Я была хорошей женой, но после развода буду плохой бывшей - стр. 24
Рядом тяжело опускается мой отец. Я непроизвольно отодвигаюсь в сторону, чтобы увеличить расстояние, шероховатость рукава его пиджака вызывает легкое раздражение на коже.
— Мне даже не верится, что все это реально… — печально говорит он. — был такой крепкий брак. Такая любовь…
— Достаточно, папа, — цежу сквозь зубы. — Ты лучше подумай о своем браке.
— Мы с твоей мамой сохранили семью и вместе встретим достойную тихую старость.
— Ты в это действительно веришь? — я разворачиваюсь к отцу. — В достойную старость? В то, что вы любите друг друга?
— Я, признаться, немного озадачен, — хмыкает Павел, — я ждал, что ты орать будешь на меня, а ты на отца спустила всех собак.
Он кладет ручку на стол с тихим щелчком.
Я все же напрягаюсь от его насмешливого голоса. Перевожу на него взгляд и поджимаю губы.
Мы не станем нашими родителями, и это для нас — хорошая новость. Паша был чудовищно честен со мной, когда назвал мумией и когда заявил, что ему противно прикасаться ко мне, но лучше правда, развод и новая жизнь, чем ложь, игра в счастливый брак и старость с натянутыми улыбками.
Хочу улыбаться честно.
Хочу честно злиться. Честно обижаться. Честно любить и честно ненавидеть.
И я могу честно ненавидеть Павла, а он может честно быть с той женщиной, которая забеременела от него.
— Ты подпишешь документы на развод?
— Я теперь думаю, что… — улыбается шире, — что я где-то в этих документах серьезно напортачил, раз ты так легко их подписала.
Еще два года назад Паша хотел уйти, но остался из-за уговоров матери, из-за принятых устоев в наших семьях, которые не приветствуют разводы.
Я стала для него наказанием.
Конечно, он будет видеть во мне противную мумию.
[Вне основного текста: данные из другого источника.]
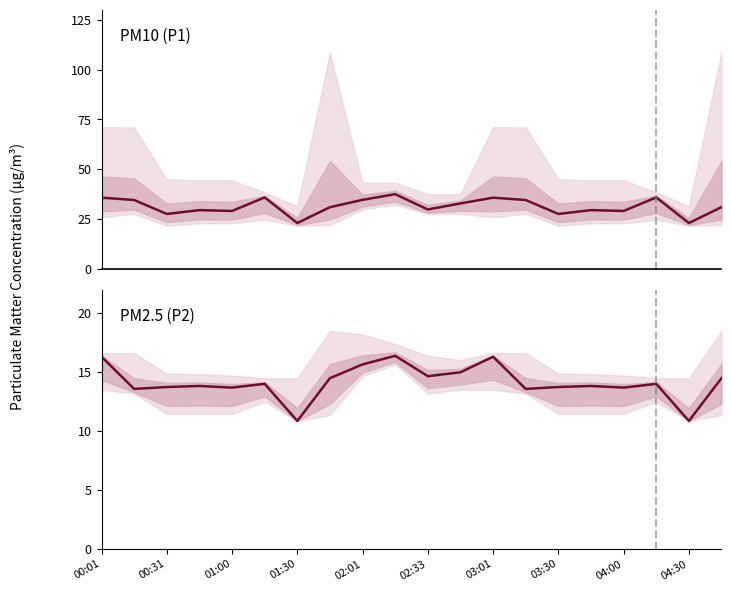

Is it true that P1 (PM10) equals 35.8 at 03:30?

False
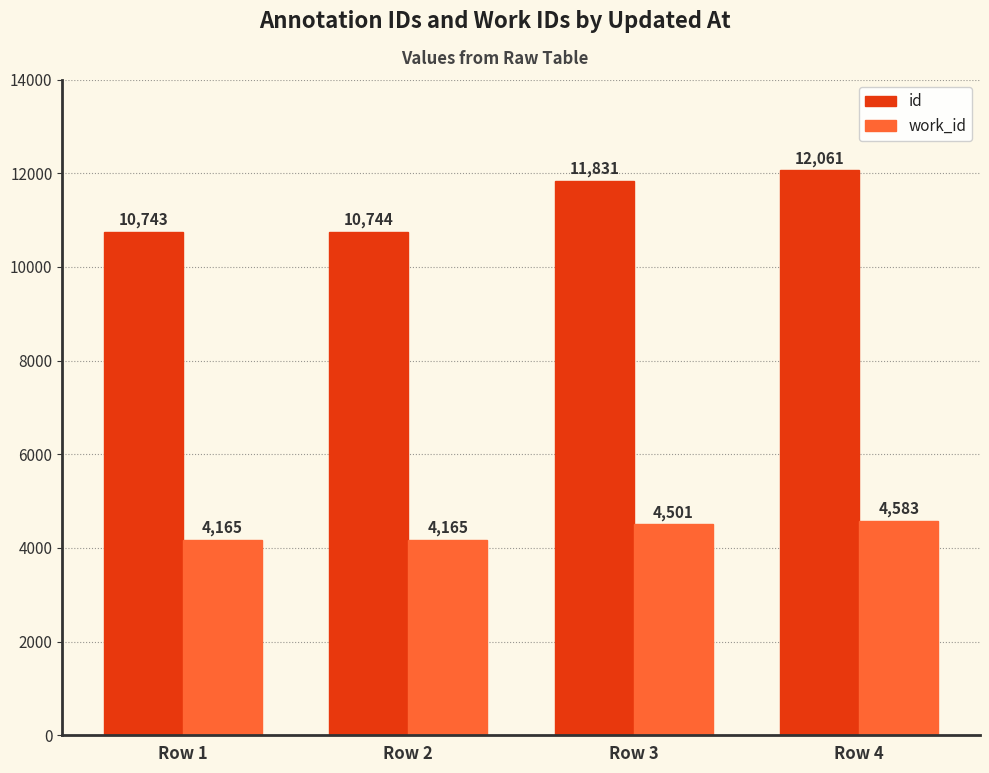

How many groups of bars are there?

4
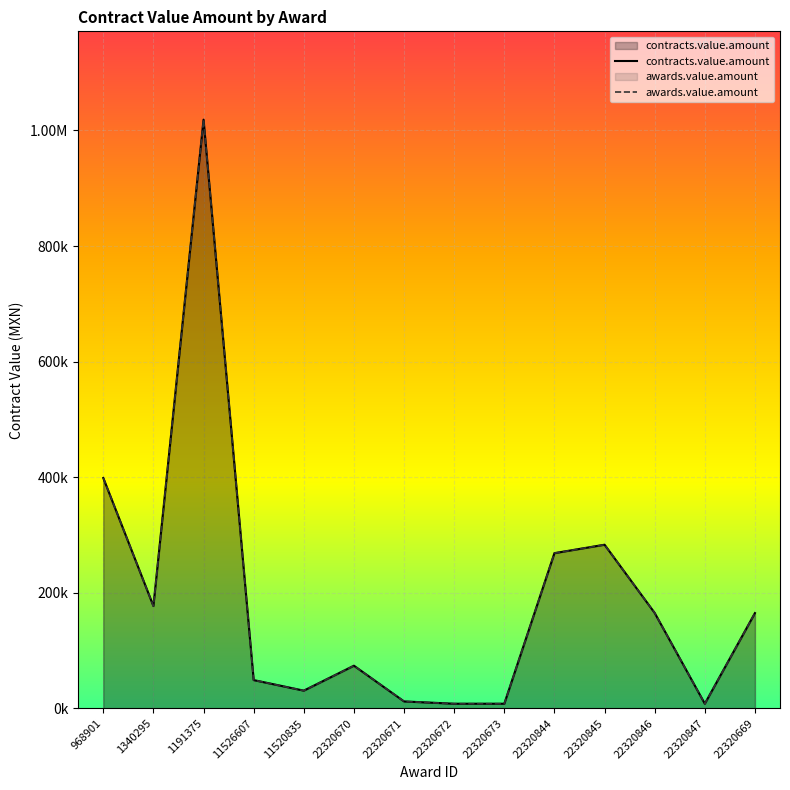

How many values in the contracts.value.amount series exceed 165025?

7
Нельзя с человеком жить через силу и из-за чужих правил.
Нельзя, а иначе увидишь в жене отвратительную до тошноты уродину, чей голос будет раздражать. Чей запах будет казаться вонью.
— Я подпишу любые бумаги, — смотрю на Павла прямо и открыто. — Соглашусь на все, что ты предложишь…
Сглатываю:
— Кроме измен и внебрачных детей. Наш брак должен быть другим. Хочу… — горько смеюсь, — хоть что-то оставить от наше любви, Паш. А мы ведь любили. Это по нелюбви можно стерпеть гулянки мужа, его любовниц…
Папа рядом тяжело вздыхает и с осуждением накрывает лицо ладонью.
— По нелюбви можно принять все эти приличия, — не моргаю. — А ты… ты, я, наша семья, наш брак для меня будет выше всего этого.
Черный и подозрительный взгляд Павла на секунду теплеет… и его презрительный оскал улыбки слабеет.
Я признаю свое поражение перед ним, но не перед нашими родителями, не перед нашими родственниками и не перед нашим окружением, которое не поймет наш развод.
— Стоило два года назад поднять разговор о разводе, — он открывает папку и подхватывает ручку.
— Ты уже тогда мне изменял? — тихо спрашиваю я.
Он замирает. Палец застыл на очередной странице. Его взгляд — острый, как скальпель, и совершенно чужой — медленно поднимается от бумаг и впивается в меня. В его глазах мелькает что-то неуловимое: усталость? Досада? Или тень того Паши, который когда-то смотрел на меня иначе?
— Тогда еще нет, — произносит он четко, отчеканивая каждое слово. Щелчок ручки в его руке заставляет меня вздрогнуть, — я тогда лишь задумался, что хочу… в постели не тебя. Хочу быть где-то, лишь бы не дома с тобой.